November 28, 2008

You Ask, I Answer: Carob

Can you tell me what, exactly, carob is?

I bought the wrong bag of trail mix by accident today and it has almonds, raisins, cashews, and carob.

The taste is okay. I just don't know what I'm eating!

-- Ray Amila
New York, NY

Although carob is a popular vegan substitute for milk chocolate, it is actually a legume!

It is made from the pulp of the pods of an evergreen tree indigenous to the Mediterranean Sea region (although it is now grown in many parts of the world.)

In some countries, like Israel, it is common to dunk the pods in hot water for about thirty seconds (just enough to soften them) and chew on them as a snack.
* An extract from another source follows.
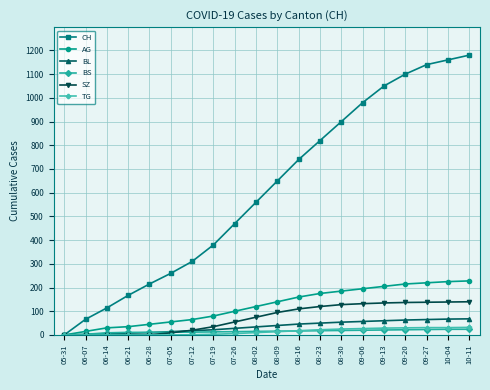

Between 05-31 and 06-21, which series saw the biggest shift?

CH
In the United States, carob pods are usually roasted, ground into powder, and then used to make things like carob chips (which can then go into vegan cookies, or used as toppings for vegan ice cream.)

I should note, though, that not ALL carob products are vegan. Some carob manufacturers add milk solids to them, so always be sure to read the ingredient label.

Some people seek out carob because it is naturally caffeine-free.

Others like it because it is a cocoa powder substitute that offers a good dose of calcium.

Two tablespoons of carob powder, for instance, provides almost a tenth of the mineral's daily recommended intake (that same amount of cocoa powder only provides one percent.)

So don't worry, you're not eating some sort of Frankenfood!